Have you ever needed to gather information from a free-form source like a web page or a word processing document and load it into a structured format like a SQL Server staging table? Many of us have encountered this challenge, whether it’s extracting data from a public database or gathering information from the internet for reporting purposes. In this article, we will discuss a handy process consisting of three steps to accomplish this task.
Step 1: The Data Source
The first step is to identify the data source, which can be any free-form document such as a web page or a word processing document. It is important that the structure of the document remains consistent, with only the data field values changing. For example, let’s consider a scenario where we need to extract GPS data from web-based truck fleet reports into a SQL Server staging table. The reports are generated in HTML and have consistent formatting, margins, font sizes, and field placement. The only variable is the data field values that we require.

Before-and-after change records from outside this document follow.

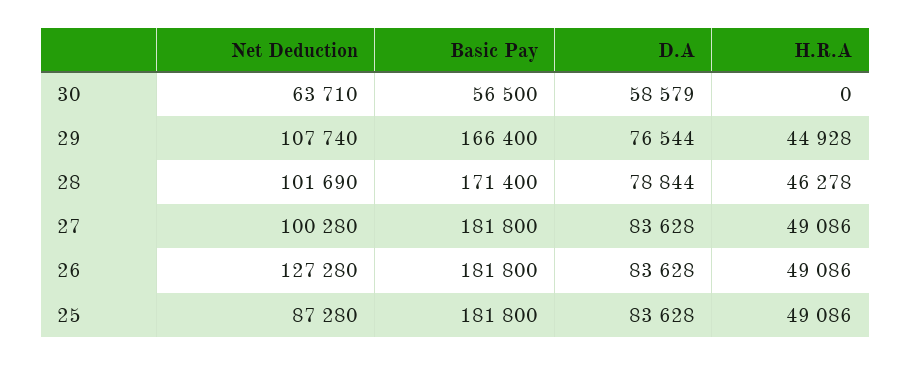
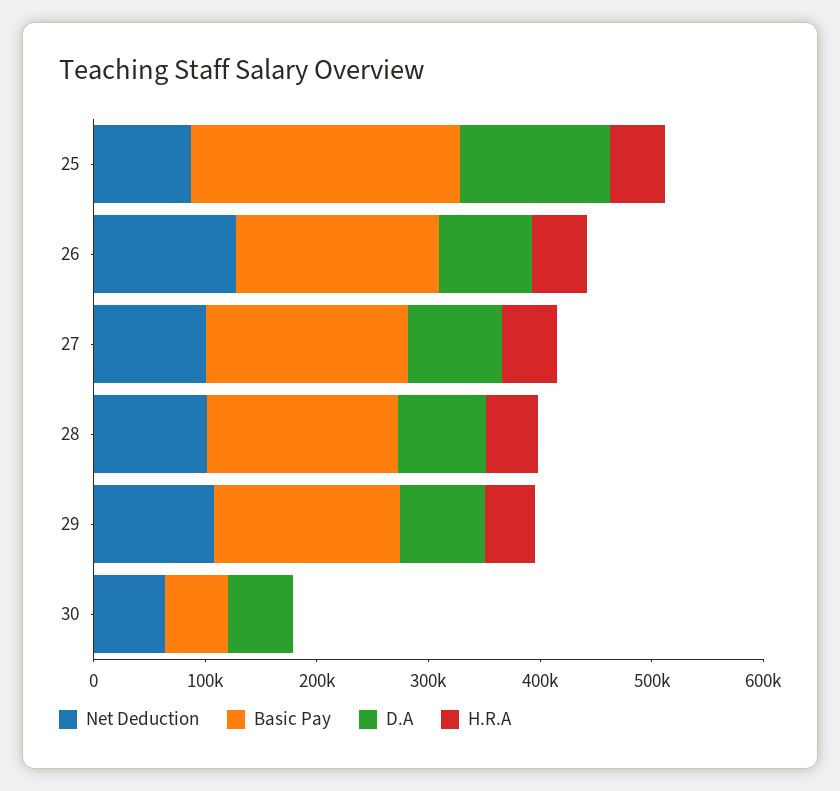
  {
    "Net Deduction": {
      "30": 63710,
      "29": 107740,
      "28": 101690,
      "27": 100280,
      "26": 127280,
      "25": 87280
    },
    "Basic Pay": {
      "30": 56500,
      "29": 166400,
      "28": 171400,
      "27": 181800,
      "26": 181800,
-     "25": 181800
+     "25": 240000
    },
    "D.A": {
      "30": 58579,
      "29": 76544,
      "28": 78844,
      "27": 83628,
      "26": 83628,
-     "25": 83628
+     "25": 140000
    },
    "H.R.A": {
      "30": 0,
      "29": 44928,
      "28": 46278,
      "27": 49086,
      "26": 49086,
      "25": 49086
    }
  }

Step 2: The XML Virtual Printer
Next, we need to convert the data into a format that is readable by SQL Server Integration Services (SSIS). One approach is to print the data to an XML virtual printer, which creates a physical file on your drive. There are various tools available for this purpose, such as the XML Printer software created by Archae. This software allows you to parse the print job and extract only the necessary data fields, saving you from processing unnecessary data. You can define the data fields in a definition file using the XML Printer Composer application that comes with the software.
Step 3: The SSIS Package
Now comes the fun part – creating an SSIS package to transform and load the data into your SQL Server staging table. Here’s an overview of the process:
- Foreach Loop Container: Use the Foreach File Enumerator to iterate through the XML print job files. Create a user variable to store the full path to each parsed XML print job.
- XML Control Flow Task: Transform the parsed XML file using Extensible Stylesheet Language Transformations (XSLT) to convert each data element into attributes of the
<data>
element and add a<table>
parent element. Store the transformed XML in a user variable to be read by the XML Data Flow Source. - XML Data Flow Task: Point the task to the user variable containing the transformed XML data. Generate an XML Schema Definition (XSD) file to define the specific format that the XML Data Flow Task should expect for each print job.
- SQL Server Destination: Load the transformed data into your SQL Server staging table using the SQL Server Destination component. Perform any necessary data conversions before the task executes.
Depending on your requirements, you may also want to consider implementing auditing functionality in your SSIS package or setting up an OnError Event handler to receive email notifications in case of errors.
Conclusion
Extracting, transforming, and loading data fields from a free-form source into SQL Server can be a challenging task. However, by following the three steps outlined in this article, you can streamline the process and ensure the successful transfer of data. Remember to adapt these steps to your unique situation, and you will be well on your way to achieving your data integration goals.